L’aspect Sciences Humaines et Sociales du projet a été tout naturellement confié au CERDACC (Centre Européen de Recherche sur le Droit des Accidents Collectifs et des Catastrophes), déjà bien connu de la BSPP. Les thématiques retenues étaient directement liées aux interrogations de la BSPP : d’une part la notion de « bassin de risques », qui peut transcender les limites administratives habituelles (qui correspondent également aux différents niveaux de gestion d’une crise) ; et d’autre part la notion du « droit du secouru », point important lié à la judiciarisation grandissante de la société qui conduit certaines personnes à intenter des procès aux services de secours…
Last but not least, il fallait trouver une entreprise capable d’intégrer l’ensemble de ces outils, modèles et cartographies… avec les contraintes d’un projet ANR (le taux maximum d’aide pour les PMEs était à l’époque de 45%, ce qui peut rebuter certaines entreprises) Mon épouse, Christine Lapébie, avait eu de très bonnes relations avec la société IPSIS (à présent IT Link) lors de projets précédents (à son poste au CEA/Gramat et auparavant, à DGA/Techniques Terrestre). IPSIS, habituée à travailler dans le domaine de la Sécurité Globale pour des projets intégrant de la cartographie et de la modélisation), a accepté d’être l’intégrateur du projet DEMOCRITE.
Le consortium était prêt, et le projet a pu être déposé dans les temps (je vous passe les détails, cela n’a pas été aussi facile que ça et le document scientifique du projet a été amendé jusqu’aux derniers jours avant la deadline…).
Validation du projet
Nous étions pour tout dire assez confiants dans la capacité du projet DEMOCRITE a être retenu par l’ANR : le sujet était pertinent au vu des priorités de l’appel à projet, les partenaires complémentaires et reconnus, le projet en lui-même était innovant, intégrait des opérationnels, apportait une réelle plus-value par rapport à l’existant, et il avait été labellisé par le pôle Risques (à présent SAFE cluster).
C’était compter sans les aléas des budgets… La précédente édition CSOSG 2012 avait financé 12 projets pour une aide totale de 9,04 M€. Pour l’édition 2013, DEMOCRITE est arrivé 7ième sur 22 projets soumis… pour seulement 6 projets sélectionnés sur la liste principale, le budget ayant diminué à 5,9 M€ ! Heureusement DEMOCRITE, premier projet de la liste complémentaire, a pu être retenu après négociation financière et grâce à l’appui de la DGA (Monika Meyrieux) et du SGDSN (François Murgadella).
Les principales caractéristiques du projet dans sa version validée :
- 8 partenaires,
- T0 fixé pour le démarrage : le 1er mars 2014.
- 48 mois de durée initiale, prolongé de 7 mois,
- 995 k€ d’aide ANR+SGDSN+DGA,
- un budget total de 3,5 M€ environ,
- 249 personnes.mois de personnels permanents,
- 61 personnes.mois de non-permanents (CDD, thésards, post-doctorants),
Mais au fait, pourquoi DEMOCRITE ? Tout d’abord parce que c’est l’acronyme de « DÉmonstrateur d’un MOteur de COuverture des RIsques sur un TErritoire » (titre assez prémonitoire, le projet initial se focalisant plutôt sur l’analyse des risques, et pas la couverture, mais je ne vais pas spoiler le reste des articles…).
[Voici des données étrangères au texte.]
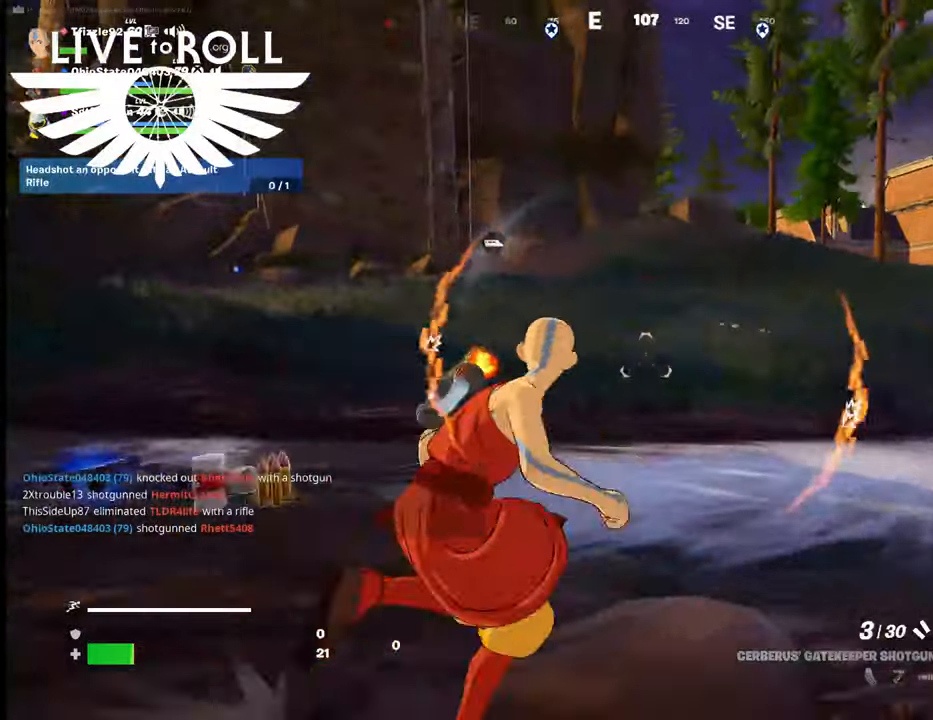
{"buttons": [], "left_stick": "right", "right_stick": "left", "events": [[67, "A", "down"], [200, "A", "up"]]}
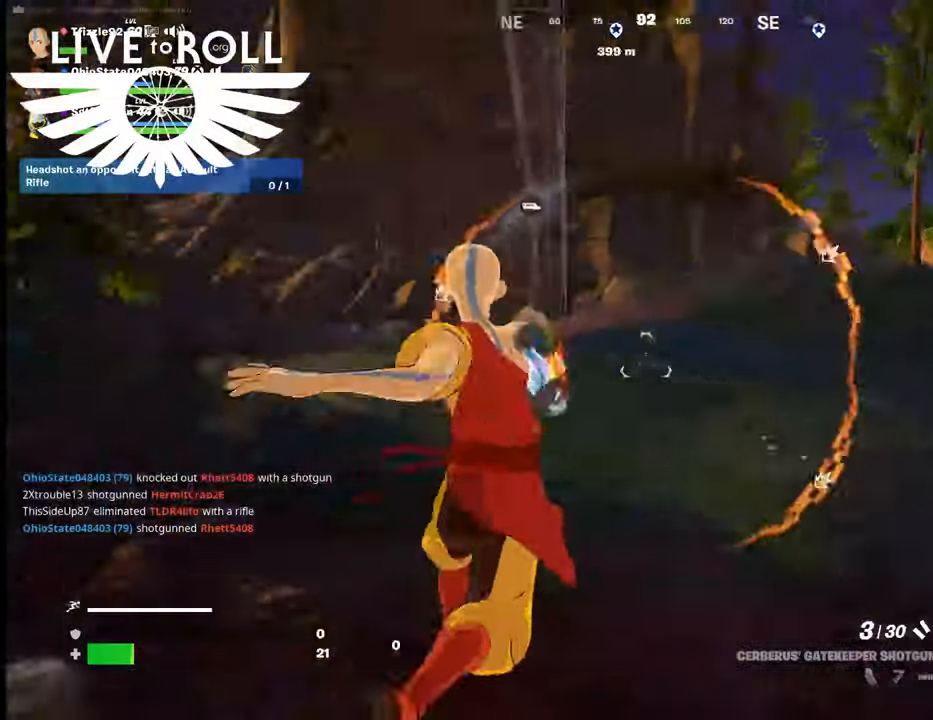
{"buttons": [], "left_stick": "right", "right_stick": "left", "events": []}
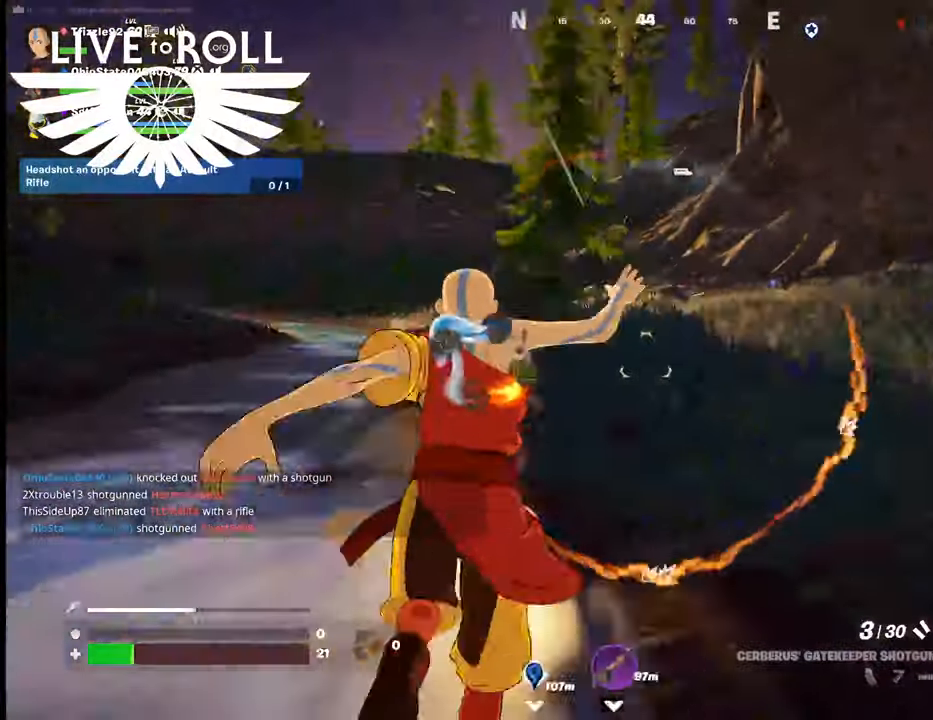
{"buttons": [], "left_stick": "right", "right_stick": "center", "events": [[267, "right_stick", "center"]]}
Et parce que Démocrite était un philosophe Grec, un des premiers « atomistes », considéré comme « le plus scientifique des philosophes Grecs » (Wikipédia !) et connu pour disposer d’un savoir encyclopédique sur des sujets extrêmement divers, ce qui représentait bien le caractère intégratif de la plateforme DEMOCRITE et l’ouverture possible à d’autres domaines !
La suite dans un prochain article !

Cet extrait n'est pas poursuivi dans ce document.